Das Hamburger GAL-Milieu verdient überdurchschnittlich viel Geld und protzt nicht mit dem Porsche (das würde als primitiv gelten), sondern mit der sündhaft teuren Wohnlage, mit den klimatauglichen Jack-Wolfskin-Jacken und abgasfreien Manufakturrädern. Das arrivierte Milieu, das sich in den ehemaligen Arbeiterstadtteilen wie Schanze und Ottensen breitgemacht hat, trägt seinen postmodernen Lebensstil als verzweifelter Dauersingle oder aufgeklärter Homoehepartner arrogant zur Schau. Das ist das gewisse Etwas-anders-Sein, das den Lebensstil jenes neu-urbanen Milieus kennzeichnet. Genau darauf zielt die Wahlkampfstrategie der GAL ab. Sie ist eine Marke, die zu einem Lebensgefühl passt.
Grün ist nur noch eine Marke
Wie bei der echten Handelsware, etwa einem Smartphone, einem Navi oder einem Paar Markenturnschuhen, zählt auch in der Parteienpolitik längst nicht mehr der echte Gebrauchswert des Produkts.
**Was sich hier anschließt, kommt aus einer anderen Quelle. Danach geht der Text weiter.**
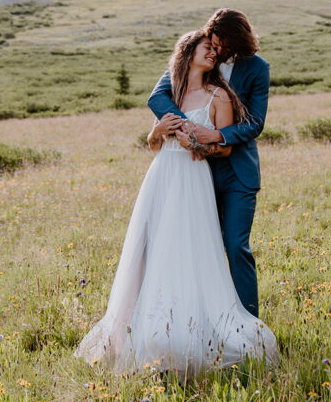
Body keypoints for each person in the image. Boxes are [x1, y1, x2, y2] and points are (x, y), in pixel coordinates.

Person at [74, 29, 278, 375]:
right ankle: (148, 328)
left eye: (216, 50)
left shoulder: (220, 97)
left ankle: (200, 327)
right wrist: (156, 133)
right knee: (153, 249)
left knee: (195, 249)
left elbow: (224, 148)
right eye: (207, 48)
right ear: (188, 52)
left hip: (193, 178)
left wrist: (195, 145)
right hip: (160, 179)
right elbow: (154, 142)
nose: (213, 53)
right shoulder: (172, 93)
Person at [148, 9, 270, 318]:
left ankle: (249, 324)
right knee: (202, 249)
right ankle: (208, 319)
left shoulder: (257, 68)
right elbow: (157, 97)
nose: (215, 50)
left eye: (221, 44)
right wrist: (188, 129)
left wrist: (215, 134)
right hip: (197, 174)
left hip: (238, 173)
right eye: (212, 43)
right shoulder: (197, 59)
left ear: (237, 41)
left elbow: (255, 123)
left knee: (235, 247)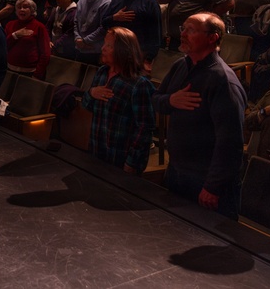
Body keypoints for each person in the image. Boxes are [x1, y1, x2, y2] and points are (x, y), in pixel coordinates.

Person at [152, 13, 246, 219]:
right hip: (178, 170)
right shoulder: (181, 65)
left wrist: (213, 186)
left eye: (191, 30)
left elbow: (230, 141)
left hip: (206, 180)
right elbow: (156, 99)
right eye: (183, 29)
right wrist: (171, 100)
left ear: (212, 38)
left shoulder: (222, 80)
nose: (183, 34)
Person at [81, 27, 156, 174]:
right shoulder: (102, 73)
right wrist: (91, 93)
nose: (103, 48)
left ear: (123, 50)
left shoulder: (138, 84)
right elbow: (86, 106)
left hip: (120, 158)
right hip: (97, 151)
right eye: (104, 44)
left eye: (109, 46)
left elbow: (145, 129)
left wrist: (131, 163)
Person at [5, 0, 51, 79]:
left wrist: (37, 74)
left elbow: (45, 53)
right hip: (9, 69)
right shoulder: (10, 24)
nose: (21, 9)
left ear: (32, 10)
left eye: (25, 7)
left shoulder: (39, 27)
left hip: (30, 72)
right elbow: (4, 46)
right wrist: (15, 35)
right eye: (19, 7)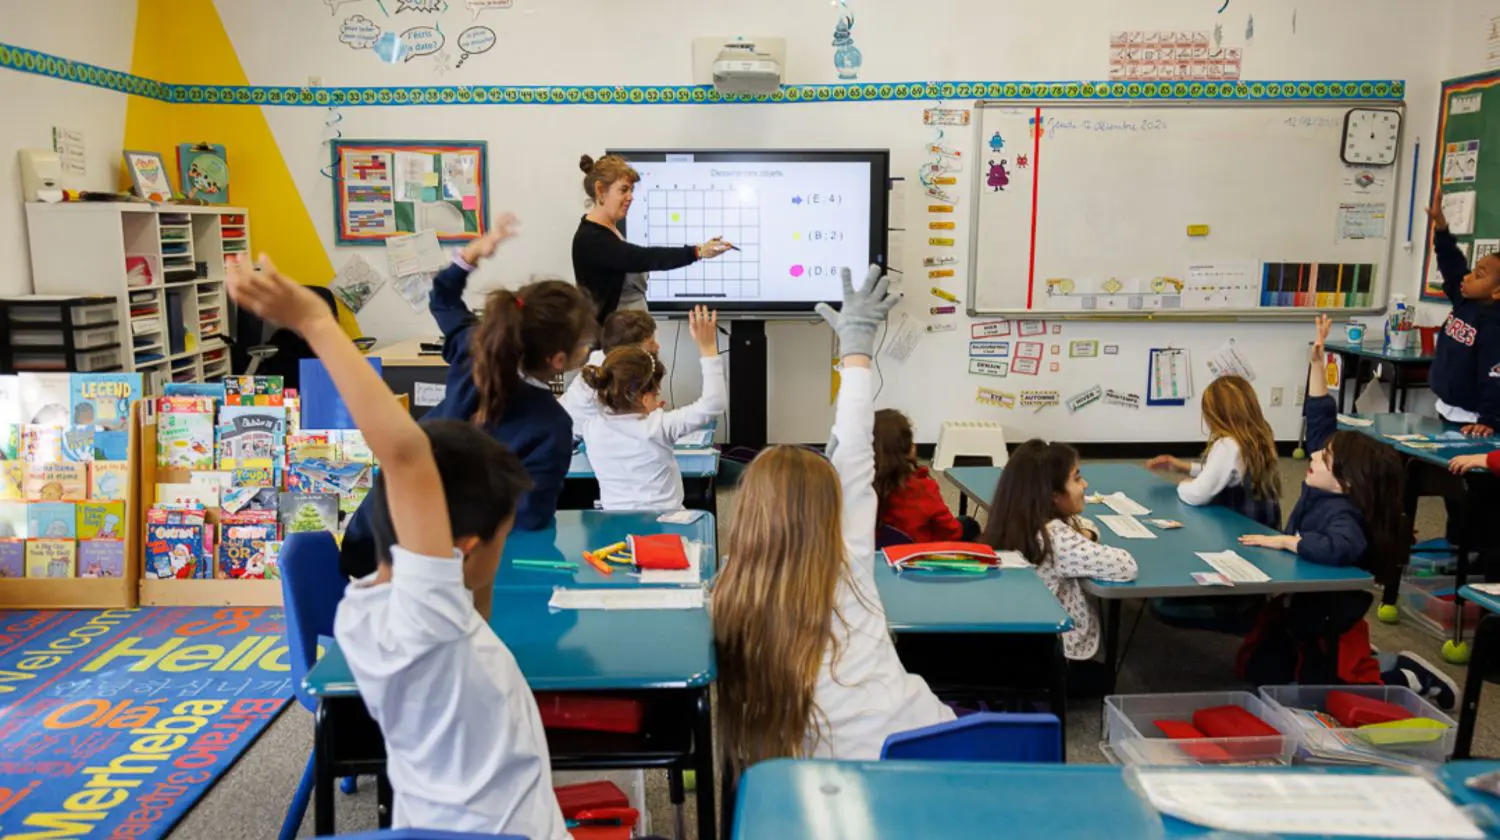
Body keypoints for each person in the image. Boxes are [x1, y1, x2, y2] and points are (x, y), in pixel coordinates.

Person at [226, 255, 567, 836]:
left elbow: (416, 478)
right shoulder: (429, 623)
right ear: (457, 550)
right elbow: (407, 456)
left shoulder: (367, 610)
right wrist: (314, 320)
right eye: (501, 537)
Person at [715, 266, 954, 770]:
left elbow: (854, 455)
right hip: (922, 755)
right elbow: (855, 453)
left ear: (749, 514)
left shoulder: (729, 596)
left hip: (810, 789)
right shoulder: (851, 562)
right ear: (832, 508)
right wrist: (856, 351)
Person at [340, 214, 596, 579]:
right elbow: (528, 523)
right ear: (557, 361)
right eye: (584, 344)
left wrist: (473, 253)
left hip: (371, 541)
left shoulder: (473, 348)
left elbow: (442, 297)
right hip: (429, 571)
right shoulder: (551, 425)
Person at [1237, 315, 1457, 708]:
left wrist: (1288, 541)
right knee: (1263, 671)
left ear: (1346, 483)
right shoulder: (1329, 478)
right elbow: (1322, 418)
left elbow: (1340, 547)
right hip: (1304, 602)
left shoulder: (1344, 513)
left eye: (1324, 458)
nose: (1314, 456)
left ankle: (1404, 674)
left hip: (1330, 613)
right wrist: (1317, 363)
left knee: (1331, 690)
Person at [982, 440, 1138, 696]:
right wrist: (1084, 535)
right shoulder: (1057, 539)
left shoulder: (1014, 519)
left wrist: (1085, 533)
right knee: (1106, 679)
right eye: (1077, 478)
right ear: (1053, 496)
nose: (1085, 485)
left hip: (1016, 647)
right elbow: (1126, 566)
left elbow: (1085, 525)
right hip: (1055, 658)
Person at [576, 306, 726, 511]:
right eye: (656, 393)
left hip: (613, 523)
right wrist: (708, 348)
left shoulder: (591, 427)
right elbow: (713, 404)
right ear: (645, 399)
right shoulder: (658, 427)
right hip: (666, 523)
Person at [571, 154, 733, 322]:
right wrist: (697, 252)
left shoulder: (609, 230)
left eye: (631, 190)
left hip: (630, 333)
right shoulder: (591, 239)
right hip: (614, 341)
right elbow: (642, 258)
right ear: (600, 190)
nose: (631, 197)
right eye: (624, 189)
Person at [1147, 375, 1282, 529]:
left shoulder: (1228, 445)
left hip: (1239, 531)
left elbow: (1197, 495)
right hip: (1265, 529)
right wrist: (1183, 467)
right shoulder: (1258, 438)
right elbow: (1228, 472)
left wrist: (1183, 485)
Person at [1427, 200, 1500, 437]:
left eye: (1478, 275)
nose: (1467, 277)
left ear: (1497, 292)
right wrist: (1441, 226)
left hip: (1475, 419)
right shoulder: (1464, 300)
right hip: (1447, 407)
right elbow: (1451, 263)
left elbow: (1494, 374)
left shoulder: (1493, 324)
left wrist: (1488, 418)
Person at [873, 408, 979, 542]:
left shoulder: (860, 486)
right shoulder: (922, 488)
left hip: (877, 553)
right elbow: (951, 531)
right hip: (920, 555)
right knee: (969, 524)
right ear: (909, 449)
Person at [560, 308, 659, 429]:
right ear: (629, 351)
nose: (657, 347)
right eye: (651, 342)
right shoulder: (620, 375)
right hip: (577, 436)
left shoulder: (600, 356)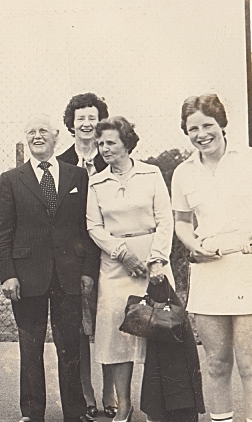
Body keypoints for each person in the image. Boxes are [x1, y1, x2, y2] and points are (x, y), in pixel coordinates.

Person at [87, 116, 203, 422]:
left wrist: (155, 260)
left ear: (127, 143)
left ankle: (158, 406)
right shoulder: (96, 182)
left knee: (159, 331)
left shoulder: (150, 174)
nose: (104, 148)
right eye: (100, 144)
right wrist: (122, 253)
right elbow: (94, 227)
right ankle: (124, 405)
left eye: (110, 142)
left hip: (153, 264)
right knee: (117, 337)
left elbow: (165, 220)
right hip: (115, 265)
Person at [0, 113, 99, 422]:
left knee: (70, 346)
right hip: (27, 277)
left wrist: (87, 271)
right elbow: (3, 232)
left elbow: (87, 227)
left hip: (68, 274)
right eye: (31, 132)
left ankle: (75, 412)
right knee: (30, 347)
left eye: (43, 131)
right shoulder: (12, 179)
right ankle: (32, 412)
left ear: (56, 136)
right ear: (26, 139)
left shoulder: (76, 176)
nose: (37, 136)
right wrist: (8, 274)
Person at [172, 94, 252, 422]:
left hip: (246, 270)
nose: (201, 133)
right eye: (193, 128)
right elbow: (181, 222)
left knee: (250, 363)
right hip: (208, 272)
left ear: (222, 124)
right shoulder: (183, 172)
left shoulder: (248, 159)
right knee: (217, 362)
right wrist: (193, 245)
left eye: (208, 125)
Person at [57, 93, 116, 419]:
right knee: (77, 330)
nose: (86, 124)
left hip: (109, 255)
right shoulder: (61, 162)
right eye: (80, 118)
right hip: (73, 258)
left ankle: (111, 394)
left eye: (92, 118)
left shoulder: (113, 157)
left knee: (109, 325)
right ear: (71, 123)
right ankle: (85, 396)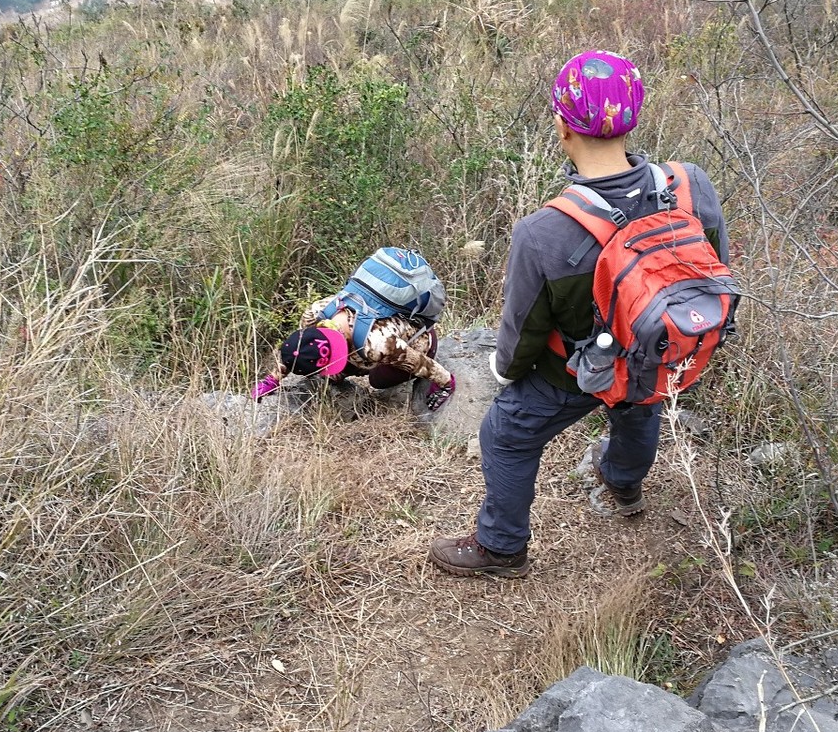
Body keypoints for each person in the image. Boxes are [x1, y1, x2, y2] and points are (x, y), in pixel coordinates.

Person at [429, 50, 729, 577]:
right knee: (639, 399)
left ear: (563, 127)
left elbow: (524, 331)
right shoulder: (689, 184)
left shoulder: (543, 231)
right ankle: (622, 482)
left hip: (572, 373)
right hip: (658, 348)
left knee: (505, 434)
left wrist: (506, 372)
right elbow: (715, 267)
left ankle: (501, 548)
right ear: (633, 116)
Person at [252, 297, 457, 409]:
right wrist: (273, 379)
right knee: (334, 375)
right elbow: (299, 351)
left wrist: (446, 384)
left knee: (377, 379)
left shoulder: (378, 345)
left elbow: (421, 363)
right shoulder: (316, 314)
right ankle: (354, 366)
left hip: (419, 338)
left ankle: (372, 368)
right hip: (369, 333)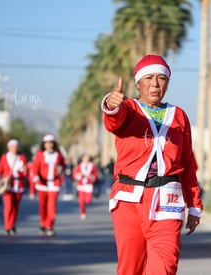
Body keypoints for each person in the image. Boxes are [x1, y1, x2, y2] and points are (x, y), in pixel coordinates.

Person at [102, 54, 203, 274]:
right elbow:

Die enormen Preisunterschiede zwischen dem No-Name-Produkt und dem Markenartikel lassen sich kaum durch die Qualität rechtfertigen. Die Plattformtechnik, das Grundgerüst, ist bei allen fast gleich.
Erst durch die "Vergoldung" werden künstlich die zielgruppengerechten Unterschiede geschaffen: durch Design, Werbung und Verpackung. Den horrenden Preis für die milieutypische Markenjacke zahlt der Kunde nicht für das hochwertige Material, sondern für die suggerierte Fantasie, die der Ware wie ein Fetisch angeheftet wird. Kaufentscheidend ist nicht die Qualität der Ware, sondern bei der Jacke beispielsweise die Landschaft auf dem Plakat, vor dem sie im Laden platziert wird.
So wie Jack Wolfskin vor allem die Fantasie unberührter nordischer Natur verkauft, verkauft nun die GAL die grüne Fantasie eines verantwortungsbewussten, klimakompatiblen, aufgeklärten und kuscheligen Großstadtlebens.
Da über die technischen wie politischen Details ohnehin kaum noch jemand den Überblick behalten kann, wird auf Konkretes klugerweise gleich ganz verzichtet. Dafür sind die Wähler besonders dankbar.